## About this task
Please rewrite the entries from the beginning through the line containing "cater to the", substituting "service" for "platform" and leaving everything else unchanged.

## Material shown
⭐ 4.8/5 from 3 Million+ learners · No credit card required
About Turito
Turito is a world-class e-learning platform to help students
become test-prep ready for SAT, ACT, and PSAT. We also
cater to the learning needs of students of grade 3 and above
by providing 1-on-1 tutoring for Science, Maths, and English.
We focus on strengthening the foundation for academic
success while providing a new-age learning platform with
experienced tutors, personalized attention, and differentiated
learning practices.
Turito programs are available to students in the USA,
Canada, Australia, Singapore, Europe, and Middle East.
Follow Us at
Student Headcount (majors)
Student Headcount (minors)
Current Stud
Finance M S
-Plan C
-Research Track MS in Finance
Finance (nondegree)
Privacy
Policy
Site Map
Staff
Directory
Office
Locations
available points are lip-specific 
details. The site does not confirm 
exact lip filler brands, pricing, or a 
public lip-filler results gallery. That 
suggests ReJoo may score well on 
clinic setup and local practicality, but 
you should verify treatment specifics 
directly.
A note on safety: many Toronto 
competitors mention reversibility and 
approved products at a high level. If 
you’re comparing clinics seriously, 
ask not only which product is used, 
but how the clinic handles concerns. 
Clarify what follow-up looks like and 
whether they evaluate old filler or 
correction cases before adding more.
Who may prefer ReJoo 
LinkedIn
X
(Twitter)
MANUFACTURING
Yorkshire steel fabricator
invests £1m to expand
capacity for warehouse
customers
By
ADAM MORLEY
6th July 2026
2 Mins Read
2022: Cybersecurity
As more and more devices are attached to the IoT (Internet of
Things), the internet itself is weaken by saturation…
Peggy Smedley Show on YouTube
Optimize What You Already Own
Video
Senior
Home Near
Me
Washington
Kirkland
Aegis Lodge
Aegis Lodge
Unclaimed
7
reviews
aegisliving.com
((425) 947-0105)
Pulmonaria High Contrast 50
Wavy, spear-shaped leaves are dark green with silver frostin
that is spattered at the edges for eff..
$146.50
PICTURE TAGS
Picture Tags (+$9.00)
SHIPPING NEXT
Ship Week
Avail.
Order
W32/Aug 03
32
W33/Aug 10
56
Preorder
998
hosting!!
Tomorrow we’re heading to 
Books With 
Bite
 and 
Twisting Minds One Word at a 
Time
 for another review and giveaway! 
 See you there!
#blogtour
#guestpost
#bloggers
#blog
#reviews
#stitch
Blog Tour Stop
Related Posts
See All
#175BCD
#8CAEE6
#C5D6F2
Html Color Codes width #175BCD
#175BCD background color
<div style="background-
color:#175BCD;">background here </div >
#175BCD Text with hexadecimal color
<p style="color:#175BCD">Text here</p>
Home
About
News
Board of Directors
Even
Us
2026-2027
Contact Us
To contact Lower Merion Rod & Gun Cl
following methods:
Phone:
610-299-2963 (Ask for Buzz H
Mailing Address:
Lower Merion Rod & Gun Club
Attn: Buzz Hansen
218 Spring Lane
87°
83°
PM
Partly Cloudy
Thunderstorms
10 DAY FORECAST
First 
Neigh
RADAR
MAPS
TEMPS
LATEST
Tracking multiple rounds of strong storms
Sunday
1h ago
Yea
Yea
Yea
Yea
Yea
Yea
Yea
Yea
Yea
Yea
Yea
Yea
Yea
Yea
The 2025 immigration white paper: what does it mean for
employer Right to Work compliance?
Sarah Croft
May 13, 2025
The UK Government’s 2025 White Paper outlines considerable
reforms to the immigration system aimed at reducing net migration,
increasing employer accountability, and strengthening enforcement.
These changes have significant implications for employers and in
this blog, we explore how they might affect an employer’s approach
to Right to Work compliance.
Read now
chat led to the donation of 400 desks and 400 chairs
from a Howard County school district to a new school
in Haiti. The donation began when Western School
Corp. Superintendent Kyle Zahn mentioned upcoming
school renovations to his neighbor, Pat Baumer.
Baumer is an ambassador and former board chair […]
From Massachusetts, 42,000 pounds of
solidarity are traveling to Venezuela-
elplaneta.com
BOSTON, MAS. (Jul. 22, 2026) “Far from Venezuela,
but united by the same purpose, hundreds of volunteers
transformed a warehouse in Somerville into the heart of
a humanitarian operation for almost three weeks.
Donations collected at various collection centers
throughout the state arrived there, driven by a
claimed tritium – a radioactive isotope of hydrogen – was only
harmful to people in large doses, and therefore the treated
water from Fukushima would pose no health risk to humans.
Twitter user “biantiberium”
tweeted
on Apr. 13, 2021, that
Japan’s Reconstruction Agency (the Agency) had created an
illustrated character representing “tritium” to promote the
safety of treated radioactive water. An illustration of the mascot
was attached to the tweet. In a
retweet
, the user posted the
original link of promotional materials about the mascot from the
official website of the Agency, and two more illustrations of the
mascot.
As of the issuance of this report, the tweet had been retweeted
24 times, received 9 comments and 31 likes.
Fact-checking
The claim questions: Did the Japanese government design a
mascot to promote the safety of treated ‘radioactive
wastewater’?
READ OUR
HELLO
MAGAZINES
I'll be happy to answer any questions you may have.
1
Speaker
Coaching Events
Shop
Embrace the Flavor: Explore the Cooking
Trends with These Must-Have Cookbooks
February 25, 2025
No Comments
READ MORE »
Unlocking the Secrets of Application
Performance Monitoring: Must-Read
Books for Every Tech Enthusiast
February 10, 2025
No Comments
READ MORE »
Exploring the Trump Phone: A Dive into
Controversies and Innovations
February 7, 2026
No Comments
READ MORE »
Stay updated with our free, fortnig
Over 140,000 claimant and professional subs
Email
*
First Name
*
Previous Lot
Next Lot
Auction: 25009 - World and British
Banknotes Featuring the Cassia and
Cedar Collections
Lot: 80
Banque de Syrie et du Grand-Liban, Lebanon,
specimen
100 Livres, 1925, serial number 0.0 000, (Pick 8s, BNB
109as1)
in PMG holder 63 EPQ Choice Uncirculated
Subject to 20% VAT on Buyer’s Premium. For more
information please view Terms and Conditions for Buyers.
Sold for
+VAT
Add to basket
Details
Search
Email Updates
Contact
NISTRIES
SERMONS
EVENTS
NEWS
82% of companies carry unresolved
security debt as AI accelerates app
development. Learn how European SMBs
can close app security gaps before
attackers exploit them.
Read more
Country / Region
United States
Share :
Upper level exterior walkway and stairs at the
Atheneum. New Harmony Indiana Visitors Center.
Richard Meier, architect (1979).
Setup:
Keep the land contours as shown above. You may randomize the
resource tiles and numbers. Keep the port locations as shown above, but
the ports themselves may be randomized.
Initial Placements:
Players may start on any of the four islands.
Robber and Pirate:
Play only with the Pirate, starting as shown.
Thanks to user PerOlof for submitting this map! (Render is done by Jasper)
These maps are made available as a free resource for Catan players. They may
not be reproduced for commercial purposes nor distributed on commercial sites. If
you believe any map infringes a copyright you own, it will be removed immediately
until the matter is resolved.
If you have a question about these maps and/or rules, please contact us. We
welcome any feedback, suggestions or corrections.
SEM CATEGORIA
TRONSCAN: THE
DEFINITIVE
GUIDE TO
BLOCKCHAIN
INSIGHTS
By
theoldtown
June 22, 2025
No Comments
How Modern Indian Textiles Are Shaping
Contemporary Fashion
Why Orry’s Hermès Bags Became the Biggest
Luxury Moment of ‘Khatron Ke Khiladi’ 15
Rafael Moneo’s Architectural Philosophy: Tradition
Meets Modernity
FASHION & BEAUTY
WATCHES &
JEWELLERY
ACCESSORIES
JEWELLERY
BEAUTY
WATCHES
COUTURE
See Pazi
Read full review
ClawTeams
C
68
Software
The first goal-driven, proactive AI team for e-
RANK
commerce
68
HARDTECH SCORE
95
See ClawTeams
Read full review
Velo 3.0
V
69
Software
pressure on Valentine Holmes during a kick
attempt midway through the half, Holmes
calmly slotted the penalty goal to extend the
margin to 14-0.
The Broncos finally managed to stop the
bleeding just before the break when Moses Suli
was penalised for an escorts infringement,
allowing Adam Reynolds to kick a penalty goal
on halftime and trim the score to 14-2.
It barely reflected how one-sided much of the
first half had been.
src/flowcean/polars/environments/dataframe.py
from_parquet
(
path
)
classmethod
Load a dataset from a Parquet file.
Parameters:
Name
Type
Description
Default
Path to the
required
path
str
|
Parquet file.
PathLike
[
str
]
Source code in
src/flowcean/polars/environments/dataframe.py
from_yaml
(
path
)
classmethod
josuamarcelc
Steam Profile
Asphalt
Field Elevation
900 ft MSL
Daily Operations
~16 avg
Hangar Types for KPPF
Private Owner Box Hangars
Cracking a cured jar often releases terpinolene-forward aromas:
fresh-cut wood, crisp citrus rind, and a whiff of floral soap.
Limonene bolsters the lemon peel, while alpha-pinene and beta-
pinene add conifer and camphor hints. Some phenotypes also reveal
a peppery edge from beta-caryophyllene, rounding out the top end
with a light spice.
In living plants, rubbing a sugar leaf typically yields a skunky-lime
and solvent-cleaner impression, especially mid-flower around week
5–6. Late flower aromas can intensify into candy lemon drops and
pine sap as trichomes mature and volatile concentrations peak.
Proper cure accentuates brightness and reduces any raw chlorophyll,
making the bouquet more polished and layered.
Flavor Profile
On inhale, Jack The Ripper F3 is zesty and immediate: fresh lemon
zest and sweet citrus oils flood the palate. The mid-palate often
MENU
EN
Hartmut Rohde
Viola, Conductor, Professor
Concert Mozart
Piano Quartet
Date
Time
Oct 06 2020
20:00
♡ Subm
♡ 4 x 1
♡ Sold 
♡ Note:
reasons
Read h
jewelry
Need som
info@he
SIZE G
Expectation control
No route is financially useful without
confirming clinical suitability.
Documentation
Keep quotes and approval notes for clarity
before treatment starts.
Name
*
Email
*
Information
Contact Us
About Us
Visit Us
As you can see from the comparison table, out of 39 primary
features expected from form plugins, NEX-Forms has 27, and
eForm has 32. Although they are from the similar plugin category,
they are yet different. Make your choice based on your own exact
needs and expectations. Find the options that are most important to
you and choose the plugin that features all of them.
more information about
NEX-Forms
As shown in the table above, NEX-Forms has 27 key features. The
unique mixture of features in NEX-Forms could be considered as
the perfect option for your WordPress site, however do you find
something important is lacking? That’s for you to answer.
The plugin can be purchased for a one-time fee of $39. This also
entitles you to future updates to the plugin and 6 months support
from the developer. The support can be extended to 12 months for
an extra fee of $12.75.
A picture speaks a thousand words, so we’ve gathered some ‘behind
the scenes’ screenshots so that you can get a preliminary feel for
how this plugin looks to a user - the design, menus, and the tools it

## Exercise response
⭐ 4.8/5 from 3 Million+ learners · No credit card required
About Turito
Turito is a world-class e-learning service to help students
become test-prep ready for SAT, ACT, and PSAT. We also
cater to the learning needs of students of grade 3 and above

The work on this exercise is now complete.